#### [Source extract]

Baby P: The Untold Story. BBC 1 directed by Henry Singer


August 2007, Peter Connelly, a cherubic, 17-month old, blond-haired, blue eyed boy was unlawfully killed. He was beaten to death. Among other injuries he suffered were broken ribs, a broken back and a missing finger tip. His mother and her boyfriend and boyfriend’s brother were found guilty of those crimes. This is not the story about the 260 children that have died since the, 26 of them known to the local authorities. Or the story of the five to ten familial homicides every week.  This is the story of a Salem type- media frenzy in which social workers and care staff became national hate figures. 1.2 million signatures were delivered to Number Ten Downing Street by The Sun – I almost called it a newspaper – urging the government to take action and sack social work staff. After 26 days and 1.4 million voices it announced the success of this strategy. Death threats were made. Sharon Shoesmith, director of child services with Haringey Council was sacked. Her daughters were also targeted and moved to a safe place by the police. Marie Ward the social worker directly involved with the case never returned to the house she had lived in – it was no longer safe. Gillie Christou, social work team leader was named and shamed. The consultant paediatrician Dr Zaybaht who examined Peter was pinned with headlines and vitriol like Paki go home and Towelhead, a Muslim woman and a Dr at that seemed a step too far for the British public to take. After attempting suicide she did go ‘home’.

#### [Provided records]
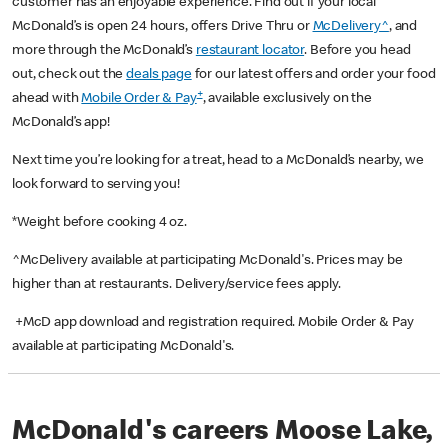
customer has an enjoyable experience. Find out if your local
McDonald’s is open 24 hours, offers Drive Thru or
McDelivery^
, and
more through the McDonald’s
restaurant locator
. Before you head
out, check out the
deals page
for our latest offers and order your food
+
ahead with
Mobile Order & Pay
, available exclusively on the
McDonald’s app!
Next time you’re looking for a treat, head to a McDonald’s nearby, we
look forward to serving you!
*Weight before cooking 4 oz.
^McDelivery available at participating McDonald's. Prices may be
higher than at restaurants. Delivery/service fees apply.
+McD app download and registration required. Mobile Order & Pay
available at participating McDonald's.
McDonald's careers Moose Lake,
* * *
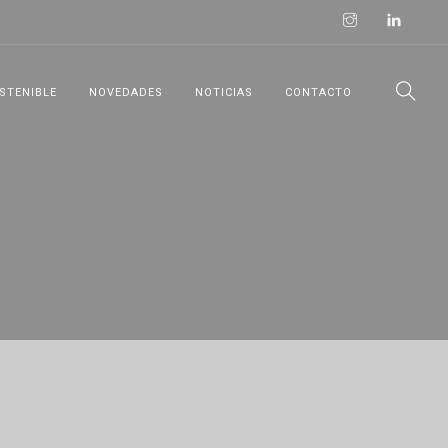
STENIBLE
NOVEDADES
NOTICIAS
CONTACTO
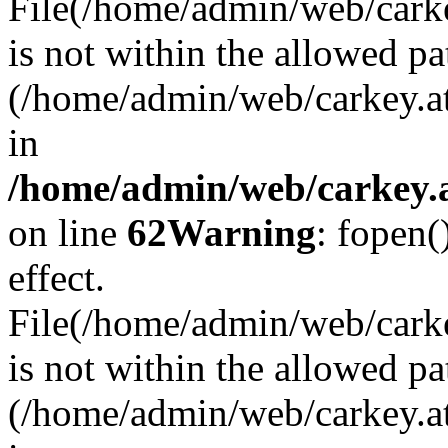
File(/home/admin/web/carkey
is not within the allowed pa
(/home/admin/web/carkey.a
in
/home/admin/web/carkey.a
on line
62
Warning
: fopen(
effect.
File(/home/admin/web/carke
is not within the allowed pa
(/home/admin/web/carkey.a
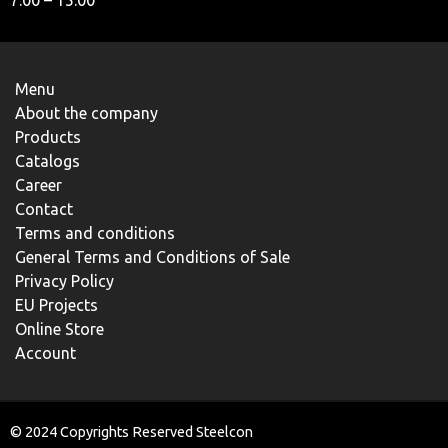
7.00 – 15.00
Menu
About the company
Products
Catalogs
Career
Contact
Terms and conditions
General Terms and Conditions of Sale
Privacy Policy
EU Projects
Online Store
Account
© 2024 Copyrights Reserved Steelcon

#### [What to work on]
1. In the piece on the Baby P documentary, who was sacked from Haringey Council?
2. Continue the piece on the Baby P documentary after its final sentence.

#### [Results of the exercise]
1. Sharon Shoesmith, director of child services.

2.
The lead for this kind of narrative came from the leader of the opposition, David Cameron. It is a sackable offence to knowingly tell a lie in the House of Commons, but Cameron managed a few in his brief foray into the debate. His narrative line was quite simple. Here was a 17-year old woman on benefits (she was 28) living with her boyfriend, Stephen Bartlett, who was illiterate (?) and would you believe it? Haringey Council, the same council that had failed Victoria Climbie had received £100 million of government money, every year (that’s a very precise figure, rounded up, no doubt by Tory inflation). What was the government going to do about? Cameron asked. But, of course, he wasn’t really asking. He was scoring political points.

Ed Balls representing the government. Kim Holt representing Great Ormond Street Hospital and its subsidiary care unit St Anne’s were Patrick was examined; Ofsted who initially compiled a report given Haringey a rating of 3, the equivalent of a gold star, subsequently, oh dear, somehow lost that report and downgrade it to 1, which means social services were in crisis –which they were, as all social work departments; The Metropolitan Police who failed to take any kind of forensic documentation of the child’s injuries, or to notice that Baby P had a new ‘stepdad’ but, oh dear, that was social work’s fault. Look over there, it wasn’t us guv. The politicians, the police and the media had found the culprits. Social Workers. Burn them. A simplistic narrative often catches fire, better than any attempts at the truth.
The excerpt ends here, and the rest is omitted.